Reproducibility Guide
This guide maps the code release to the experiments in the paper. The primary reproducibility path is Blender indoor; other sources are retained as secondary adapters for robustness checks.
Primary Asset Requirement
| Source | Expected Input | Primary Command |
|---|---|---|
| Blender indoor | .blend scenes |
scripts/run_blender_indoor.sh |
The repository does not redistribute scene assets. Reviewers can run the no-data smoke test immediately, and can run the full path after mounting local .blend scenes.
Secondary Assets
| Source | Expected Input | Config |
|---|---|---|
| Blender outdoor / generic meshes | .glb or .gltf |
configs/blender_outdoor.yaml |
| HM3D | .glb or .gltf plus optional semantic/navmesh files |
configs/hm3d.yaml |
| ScanNet++ | .ply |
configs/scannetpp.yaml |
Building Blocks Available in This Release
| Module | Purpose | Entry Point |
|---|---|---|
| Candidate generation | Phase 1 of §3 — produce (\mathcal{P}_\varphi) | scripts/build_candidates.py |
| Conflict-aware selection | Phase 2 of §3 — greedy with (s_t = G_t - \lambda L_t + \beta B_t) | scripts/select_views.py |
| Selected-view rendering | Phase 3 — final ERP render from chosen candidates | scripts/render_selected.py |
| Coverage metric | §6.1 high-resolution oracle coverage | scripts/evaluate_coverage.py |
| Oracle-gain validation | §6.2 warping vs. pre-render-all comparison | scripts/evaluate_oracle_gap.py |
| Quality audit | Appendix F.2 50-frame audit | scripts/audit_quality.py |
| Run summarization | Aggregate per-scene selected_frames.json into a CSV |
scripts/summarize_blender_indoor_run.py |
| Audit summarization | Aggregate per-frame audit results into a CSV | scripts/summarize_quality_audit.py |
The §6 driver scripts that orchestrate these building blocks across an entire baseline sweep (e.g., the K\!\in\!\{8,16,24,32\} table of §6.1, the (\lambda) sweep of §6.5, and the four-source benchmark of §6.6) are scheduled to be released alongside the camera-ready paper.
Minimal Review Run
bash scripts/run_tiny.sh
This validates the Blender-indoor-style metadata format, greedy selection loop, render-output contract, coverage metric, oracle-gap script, and quality audit script — end-to-end without any private scene assets.
Blender-Indoor Full Run
DRY_RUN=1 \
BLENDER=/path/to/blender \
INPUT_DIR=/path/to/blend_scenes \
OUTPUT_ROOT=outputs/blender_indoor \
bash scripts/run_blender_indoor.sh
After confirming the detected scene list, remove DRY_RUN=1:
BLENDER=/path/to/blender \
INPUT_DIR=/path/to/blend_scenes \
OUTPUT_ROOT=outputs/blender_indoor \
NUM_FRAMES=30 \
RESOLUTION=2048,1024 \
GRID_SPACING=0.5 \
bash scripts/run_blender_indoor.sh
Metric Scripts
The native Blender-indoor pipeline emits selected_frames.json under each scene output directory.

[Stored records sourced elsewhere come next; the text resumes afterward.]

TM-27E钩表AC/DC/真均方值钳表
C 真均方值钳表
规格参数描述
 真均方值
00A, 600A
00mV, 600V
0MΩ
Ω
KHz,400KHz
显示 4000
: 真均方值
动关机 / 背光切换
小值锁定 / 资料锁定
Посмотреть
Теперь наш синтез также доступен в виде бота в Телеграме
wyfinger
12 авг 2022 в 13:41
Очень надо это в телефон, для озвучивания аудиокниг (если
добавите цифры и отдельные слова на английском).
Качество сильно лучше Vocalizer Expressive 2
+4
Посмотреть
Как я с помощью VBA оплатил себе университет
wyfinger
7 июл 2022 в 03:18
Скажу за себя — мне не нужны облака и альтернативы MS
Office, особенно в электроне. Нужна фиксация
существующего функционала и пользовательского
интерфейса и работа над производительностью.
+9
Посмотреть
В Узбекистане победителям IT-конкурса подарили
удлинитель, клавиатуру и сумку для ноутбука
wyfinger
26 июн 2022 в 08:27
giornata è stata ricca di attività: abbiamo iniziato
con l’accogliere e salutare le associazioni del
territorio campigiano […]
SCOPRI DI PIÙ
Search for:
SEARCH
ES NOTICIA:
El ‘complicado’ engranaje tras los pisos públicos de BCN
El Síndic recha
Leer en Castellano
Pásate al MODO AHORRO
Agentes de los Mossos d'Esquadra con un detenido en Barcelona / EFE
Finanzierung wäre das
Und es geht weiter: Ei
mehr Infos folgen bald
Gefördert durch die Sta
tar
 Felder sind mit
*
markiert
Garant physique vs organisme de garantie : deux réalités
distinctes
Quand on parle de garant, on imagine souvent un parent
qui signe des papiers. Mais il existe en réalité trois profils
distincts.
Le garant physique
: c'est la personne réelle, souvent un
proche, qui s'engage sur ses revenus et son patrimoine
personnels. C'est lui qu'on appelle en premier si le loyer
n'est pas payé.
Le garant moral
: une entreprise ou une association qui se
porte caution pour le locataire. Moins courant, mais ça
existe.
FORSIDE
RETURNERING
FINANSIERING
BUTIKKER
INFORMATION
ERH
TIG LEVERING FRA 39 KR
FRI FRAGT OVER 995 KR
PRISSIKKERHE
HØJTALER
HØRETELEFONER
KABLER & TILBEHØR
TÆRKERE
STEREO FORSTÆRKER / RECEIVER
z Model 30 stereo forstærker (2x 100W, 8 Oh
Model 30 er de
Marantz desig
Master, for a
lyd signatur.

Summarize a completed run with:
python3 scripts/summarize_blender_indoor_run.py \
--output-root outputs/blender_indoor \
--output outputs/blender_indoor/results/coverage_main.csv
If you have consolidated candidate and selection metadata into the normalized JSONL/JSON contract used by the smoke test, use:
python3 scripts/evaluate_coverage.py \
--candidates outputs/blender_indoor/metadata/candidates.jsonl \
--selected outputs/blender_indoor/metadata/selected_viewpoints.json \
--output outputs/blender_indoor/results/coverage_main.csv
python3 scripts/evaluate_oracle_gap.py \
--candidates outputs/blender_indoor/metadata/candidates.jsonl \
--selected outputs/blender_indoor/metadata/selected_viewpoints.json \
--output outputs/blender_indoor/results/oracle_validation.csv
python3 scripts/audit_quality.py \
--render-dir outputs/blender_indoor/renders \
--metadata outputs/blender_indoor/metadata/selected_viewpoints.json \
--output outputs/blender_indoor/results/audit_50_frames.csv
The exact dataset paths should be adapted to the local machine. Do not commit generated data, logs, checkpoints, third-party repositories, or scene assets to the anonymous code repository.